What dochakuka is. In short, dochakuka is "the ability to live on one's own land", the Japanese practice of "dochaku" is the adaptation of farming innovations to local conditions. Dochakuka as a principle goes to the heart of the explanation of the process of glocalization – it is still the same adaptation of global phenomena to local features. Roland Robertson in the collection "Global Modernity" in detail analyzes both this phenomenon, and its nuances.

Glocality in Ukraine. Glocalization, came in from marketing (where it solved a purely hands-on task, how to sell products of transnational corporations in a local markets), has penetrated in almost all spheres of life. Not only is there "Sendvich po-pansʹky z bekonom" (Sandwich in the owners style with bacon) in McDonalds; but also an increase in Ukrainian-language content on the Internet (possibly as an alternative to the Runet); as much as the drafting of an alternative vocabulary for users of social networks (for instance, selfie is equal to Ukrainian samchik); as so as fashionable Taras Shevchenko who has been styled to look like Elvis or in the contrast style by Andy Warhol; as so the stormy popularity of vyshivankas (Ethnic embroidery decorating clothes) in recent times; as so an increase in the number of business centers; and the fashion for "kozats'kí oseledtsí" (A man's short hairstyle with a long strand of hair, was popular among medieval Ukrainian warriors); finally, the hipsters fashion for "smartness" - just some examples of the Ukrainian glocality.

Certainly, such a national trait as unrestrainity / not to seeing the measure – contributes local color to glocality. The dark side of glocalization makes us witnesses of wearing short trousers with cuffed in temperature of 10 degree below zero, or our authorities allow building / rebuilding in historic centers, ignoring the ability to save a unique image of the old city and get into the list of UNESCO World Heritage, or more – decorative dogs are dressed up into the vyshivanka.

These everyday life moments as good as examples. Nevertheless, glocalization also works on more subtle cultural levels. For example, the German culturologist and specialist in the field of cultural memory and memorial culture Aleida Assmann, points out such a worldwide trend as the crisis of the future and the reinvention of the past. The researcher states that if not so long ago the European temporal regime of culture has been directed to the future, now the future as she puts it "has lost its attractiveness and has ceased to be a point of attraction for our desires, goals and projects". Politicians, cultural and social figures turn to the past; they see potential of the past and involve its plots for various agendas.

Do not you notice that is going on with the Ukrainian past?

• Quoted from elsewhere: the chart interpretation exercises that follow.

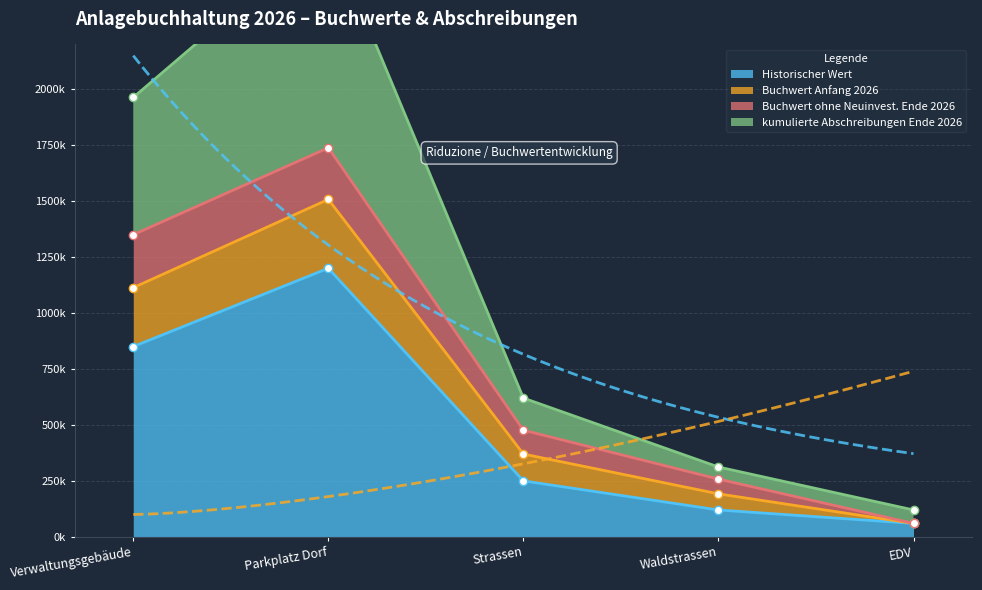

At which label does Buchwert Anfang 2026 reach its minimum?

EDV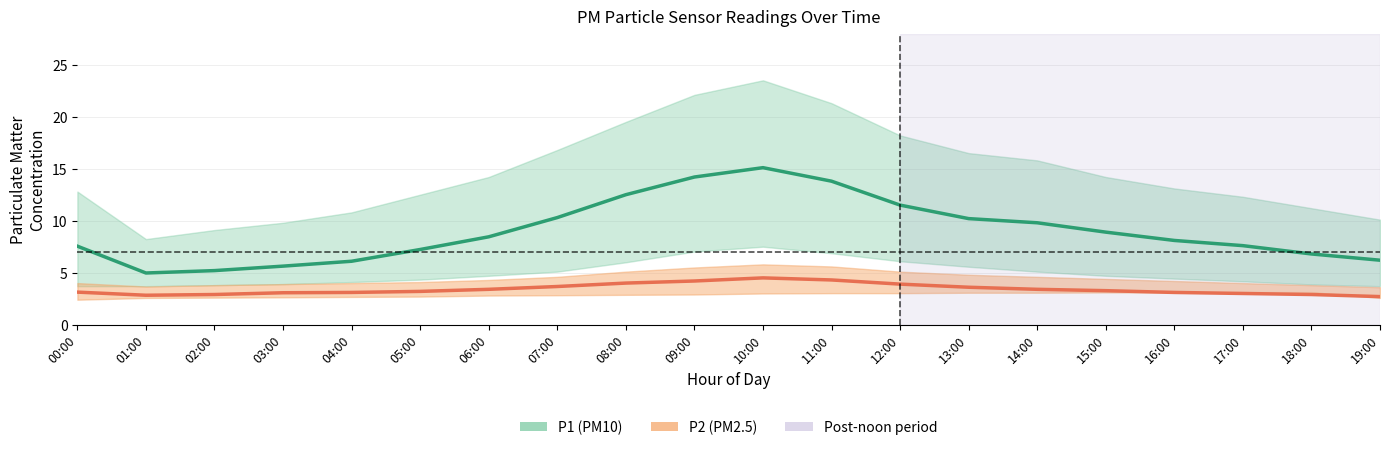

True or false: P1 has more than 0 points higher than both neighbors.

True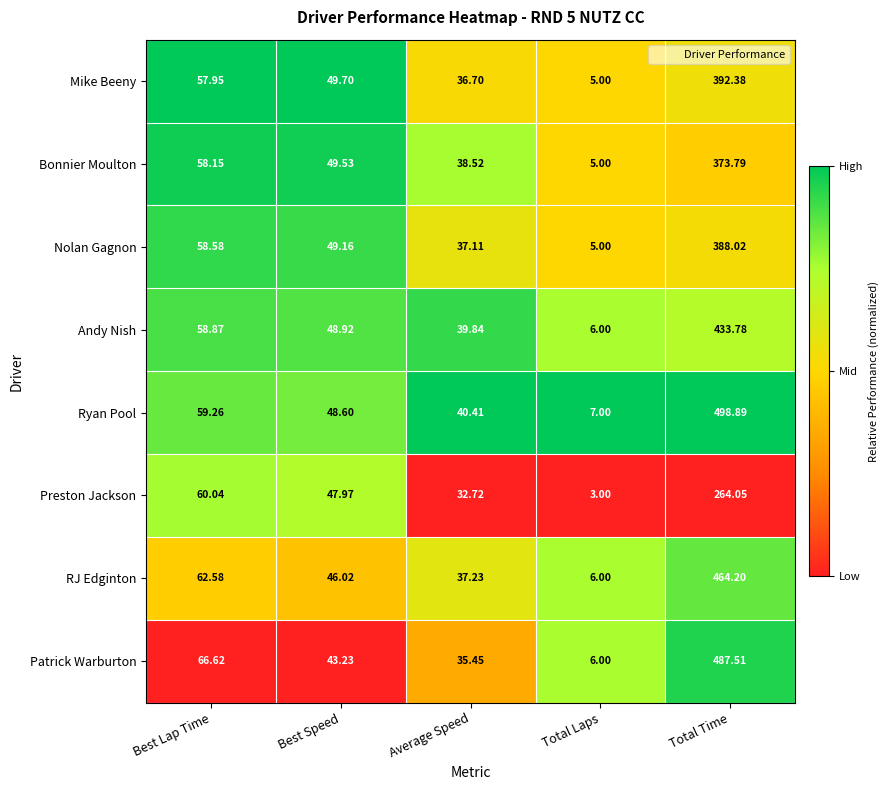

Which series has the largest range (max minus min)?

Ryan Pool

Decommunization and renaming, knocking down and destructing, oblivion and rewriting – today these actions describe the Ukrainian strategies of working with their memory. Perhaps this is a reaction to memory trauma, but creating new memories in conditions when witnesses of memorable events are still alive can result in conflicts. Aleida Assmann believes that "the past does not end once and for ever – it is open for reconstruction and reevaluations, requires new attention and recognition, acceptance and responsibility". Trauma requires working out.

At present, Ukrainian society receives a new type of experience and can develop. It is very important not to be swallowed by whirlpool of changes or rewriting the past. Otherwise, there is a real danger forget who we are and dissolving into the global. History and memory are very crucial factors for the national process of glocalization.